> Assignment
Filter the data below, keeping only lines that contain "Graduatoria".

> Dataset extract
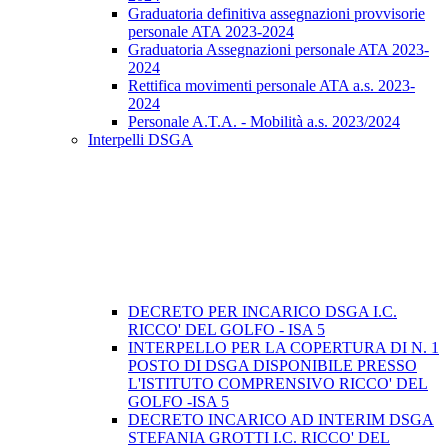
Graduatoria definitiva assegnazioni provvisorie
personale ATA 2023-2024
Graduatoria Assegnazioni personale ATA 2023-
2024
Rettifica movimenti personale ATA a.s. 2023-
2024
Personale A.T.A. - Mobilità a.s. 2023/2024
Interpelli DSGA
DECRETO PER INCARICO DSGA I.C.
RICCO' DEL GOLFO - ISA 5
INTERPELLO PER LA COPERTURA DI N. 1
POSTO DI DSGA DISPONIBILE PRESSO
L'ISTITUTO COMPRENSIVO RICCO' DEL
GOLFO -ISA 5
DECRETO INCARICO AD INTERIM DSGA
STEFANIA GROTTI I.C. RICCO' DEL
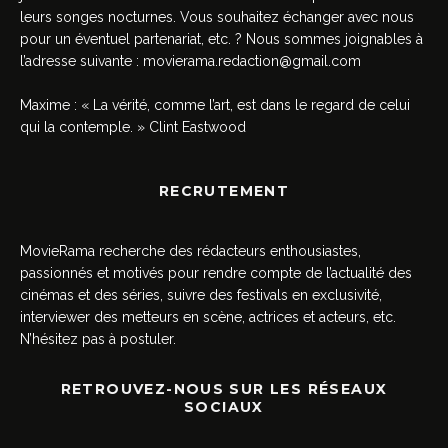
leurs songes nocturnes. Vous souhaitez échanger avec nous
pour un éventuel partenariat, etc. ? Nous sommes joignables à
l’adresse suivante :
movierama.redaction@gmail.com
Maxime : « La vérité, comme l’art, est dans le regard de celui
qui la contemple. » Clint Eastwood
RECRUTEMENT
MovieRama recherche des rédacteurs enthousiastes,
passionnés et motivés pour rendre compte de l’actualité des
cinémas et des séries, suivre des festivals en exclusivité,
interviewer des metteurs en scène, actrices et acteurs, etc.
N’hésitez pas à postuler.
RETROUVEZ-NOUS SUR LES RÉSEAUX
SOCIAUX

...

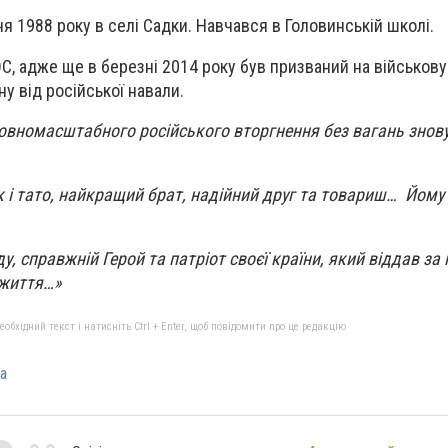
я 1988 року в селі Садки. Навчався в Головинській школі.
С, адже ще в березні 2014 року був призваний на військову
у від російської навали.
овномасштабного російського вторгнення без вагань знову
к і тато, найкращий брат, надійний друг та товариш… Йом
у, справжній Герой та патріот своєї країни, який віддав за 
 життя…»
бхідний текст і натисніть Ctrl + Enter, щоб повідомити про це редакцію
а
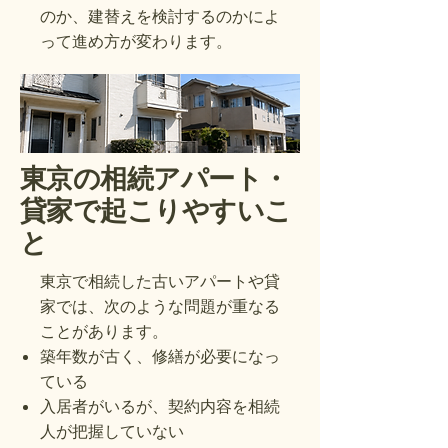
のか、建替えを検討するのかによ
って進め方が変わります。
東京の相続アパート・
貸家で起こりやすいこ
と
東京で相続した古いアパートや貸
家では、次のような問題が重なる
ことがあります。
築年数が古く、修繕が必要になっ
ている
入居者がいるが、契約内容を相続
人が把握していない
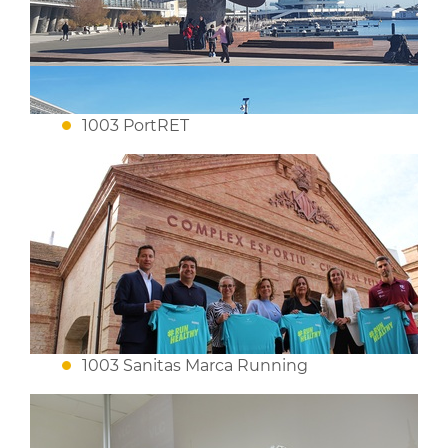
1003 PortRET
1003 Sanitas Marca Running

> Response
Graduatoria definitiva assegnazioni provvisorie
Graduatoria Assegnazioni personale ATA 2023-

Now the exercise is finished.